Human Rights Watch: Protect Immigrants Through Violence Against Women Act, Other Laws
(New York) – Hundreds of thousands of immigrant farmworker women and girls in the United States face a high risk of sexual violence and sexual harassment in their workplaces because US authorities and employers fail to protect them adequately, Human Rights Watch said in a report released today. The current US Senate bill reauthorizing the Violence Against Women Act (VAWA) would go some way toward fixing the problem and should be enacted, but much more needs to be done, Human Rights Watch said.
The 95-page report, “Cultivating Fear: The Vulnerability of Immigrant Farmworkers in the US to Sexual Violence and Sexual Harassment,” describes rape, stalking, unwanted touching, exhibitionism, or vulgar and obscene language by supervisors, employers, and others in positions of power. Most farmworkers interviewed said they had experienced such treatment or knew others who had. And most said they had not reported these or other workplace abuses, fearing reprisals. Those who had filed sexual harassment claims or reported sexual assault to the police had done so with the encouragement and assistance of survivor advocates or attorneys in the face of difficult challenges.

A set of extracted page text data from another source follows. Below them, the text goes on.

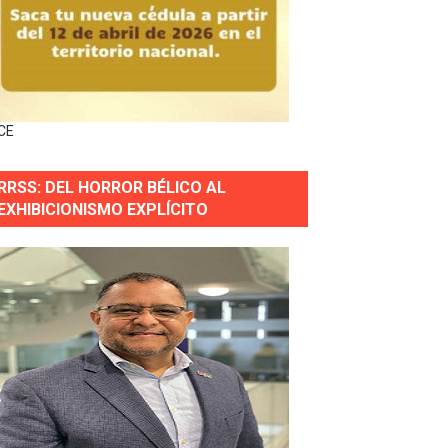
forestación en Manabao
s en lo que va de año
CE
nidad y Ejército RD
RRSS: DEL HORROR BÉLICO AL
 Justicia.
EXHIBICIONISMO EXPLÍCITO
 gobierno
a primera mujer presidente de la República
horas después
ingo Norte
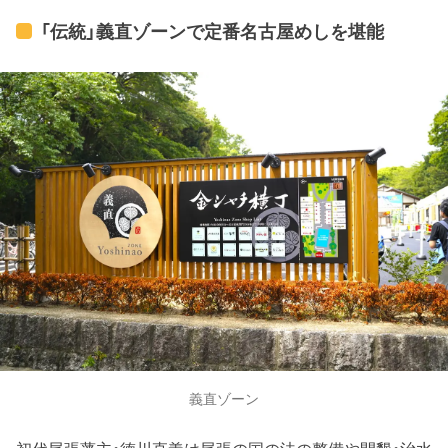
「伝統」義直ゾーンで定番名古屋めしを堪能
義直ゾーン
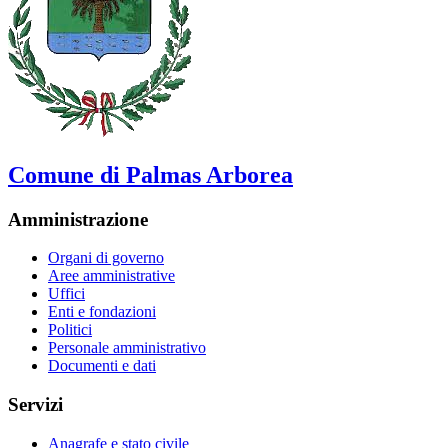
Comune di Palmas Arborea
Amministrazione
Organi di governo
Aree amministrative
Uffici
Enti e fondazioni
Politici
Personale amministrativo
Documenti e dati
Servizi
Anagrafe e stato civile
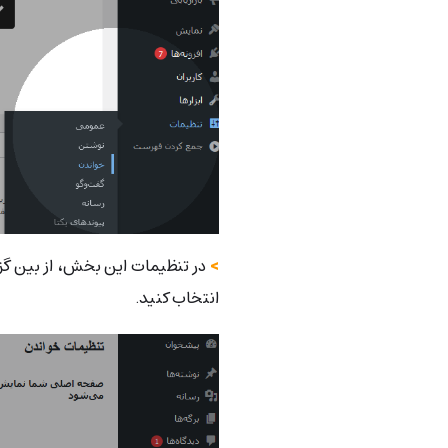
>
در تنظیمات این بخش، از بین گزی
انتخاب کنید.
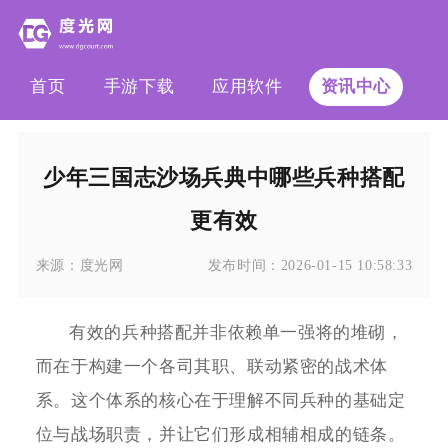
首页
手游下载
应用软件
资讯中心
少年三国志沙场兵典中哪些兵种搭配
更有效
来源：
度光网
发布时间：
2026-01-15 10:58:33
有效的兵种搭配并非依赖单一强将的堆砌，
而在于构建一个各司其职、联动紧密的战术体
系。这个体系的核心在于理解不同兵种的基础定
位与战场职责，并让它们形成相辅相成的链条。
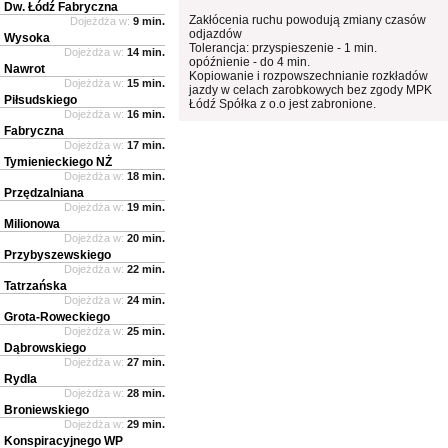
Dw. Łódź Fabryczna
Zakłócenia ruchu powodują zmiany czasów
Dojeżdża w:
9 min.
odjazdów
Wysoka
Tolerancja: przyspieszenie - 1 min.
Dojeżdża w:
14 min.
opóźnienie - do 4 min.
Nawrot
Kopiowanie i rozpowszechnianie rozkładów
Dojeżdża w:
15 min.
jazdy w celach zarobkowych bez zgody MPK
Piłsudskiego
Łódź Spółka z o.o jest zabronione.
Dojeżdża w:
16 min.
Fabryczna
Dojeżdża w:
17 min.
Tymienieckiego NŻ
Dojeżdża w:
18 min.
Przędzalniana
Dojeżdża w:
19 min.
Milionowa
Dojeżdża w:
20 min.
Przybyszewskiego
Dojeżdża w:
22 min.
Tatrzańska
Dojeżdża w:
24 min.
Grota-Roweckiego
Dojeżdża w:
25 min.
Dąbrowskiego
Dojeżdża w:
27 min.
Rydla
Dojeżdża w:
28 min.
Broniewskiego
Dojeżdża w:
29 min.
Konspiracyjnego WP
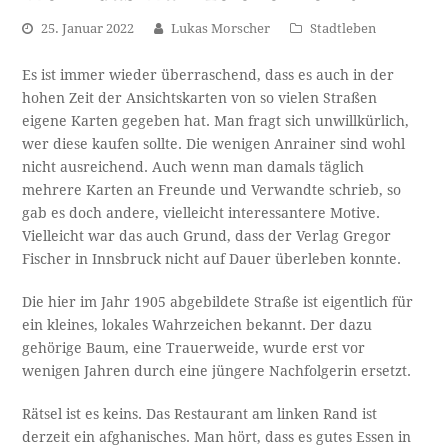
25. Januar 2022
Lukas Morscher
Stadtleben
Es ist immer wieder überraschend, dass es auch in der
hohen Zeit der Ansichtskarten von so vielen Straßen
eigene Karten gegeben hat. Man fragt sich unwillkürlich,
wer diese kaufen sollte. Die wenigen Anrainer sind wohl
nicht ausreichend. Auch wenn man damals täglich
mehrere Karten an Freunde und Verwandte schrieb, so
gab es doch andere, vielleicht interessantere Motive.
Vielleicht war das auch Grund, dass der Verlag Gregor
Fischer in Innsbruck nicht auf Dauer überleben konnte.
Die hier im Jahr 1905 abgebildete Straße ist eigentlich für
ein kleines, lokales Wahrzeichen bekannt. Der dazu
gehörige Baum, eine Trauerweide, wurde erst vor
wenigen Jahren durch eine jüngere Nachfolgerin ersetzt.
Rätsel ist es keins. Das Restaurant am linken Rand ist
derzeit ein afghanisches. Man hört, dass es gutes Essen in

“Rape, groping, and obscene language by abusive supervisors should not be part of the hard labor conditions that immigrant farmworkers endure while producing the nation’s food,” said Grace Meng, researcher in the US Program at Human Rights Watch and author of the report. “Instead of being valued for their contributions, immigrant farmworkers are subject to a dysfunctional immigration system and labor laws that exclude them from basic protections most workers take for granted.”